Along the way, he sneers at those who “cannot handle pressure,” tauntingly invoking totems of innocence such as Peter Pan and Sesame Street as part of a his message to buck up and get on with it. “I’m basically saying that you can’t be soft,” he told this writer when The Nylon Curtain was released. “The pressure’s out there, whether you like it or not. It’s gonna be there, so you either deal with it or you crumble.”
Released in front of the album’s arrival on Sept. 23, 1982, “Pressure” got The Nylon Curtain campaign off to a fast start as his seventh Top 20 single on the Billboard 200. The single version shaved nearly a minute and a half off its album counterpart, editing out the third verse and second bridge.
Watch Billy Joel’s Video For ‘Pressure’
Recording “Pressure,” meanwhile, became a creative adventure.
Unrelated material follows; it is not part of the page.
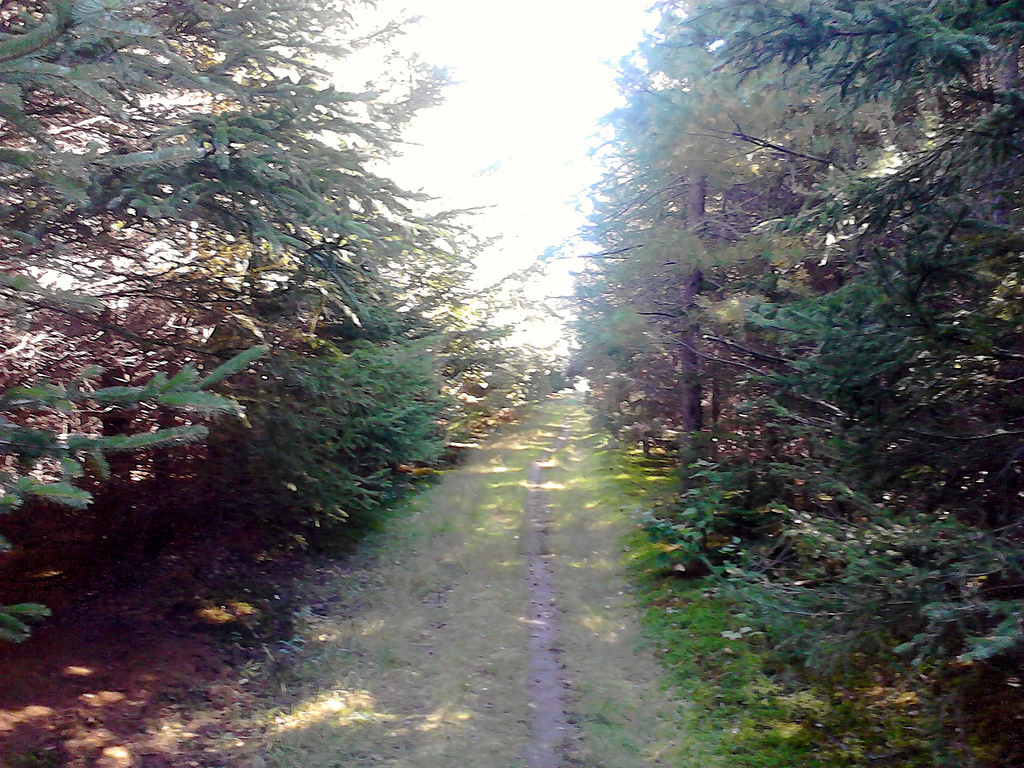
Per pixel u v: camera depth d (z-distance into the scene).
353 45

That was part and parcel of sessions which producer Phil Ramone described in his book Making Records as “an opportunity to make a credible avant-garde statement. Our palette was vast.”
The song itself was driven by synthesizer rather than Joel’s trademark piano, and the instrumentation also included a troupe of New York balalaika players. They “were accustomed to performing at Russian Orthodox weddings,” Ramone added. “They had no idea who Billy Joel was.”
Also of note is a section at the 3.46 mark that sounds like an instrumental version a taxi cab horn but is actually Joel “singing every note in my repertoire” and then putting his vocal through an Emulator. A happy accident followed about 12 seconds later as Joel barks out the song’s title “with the same inflection that a Royal Air Force captain might use to bark out a command like Ten-Hunt!” he said in Making Records.
“While the master tape was running, I impulsively hit all the buttons on the tape machine to punch out everything but the section with the yelling,” Joel added. “Phil was dumbstruck. ‘God! What did you do? You erased part of the song!’ Phil was right: For that one segment everything stops dead but my voice, but it was just what the track needed.” Ramone concurred that “the inadvertent error added an inexplicable dimension to an already stylized song.”
“Pressure” can now be found on most of Joel’s compilation albums, and several of his live sets. It was followed the same month by the second Nylon Curtain single, “Allentown.” A third, “Goodnight Saigon,” came out the following February.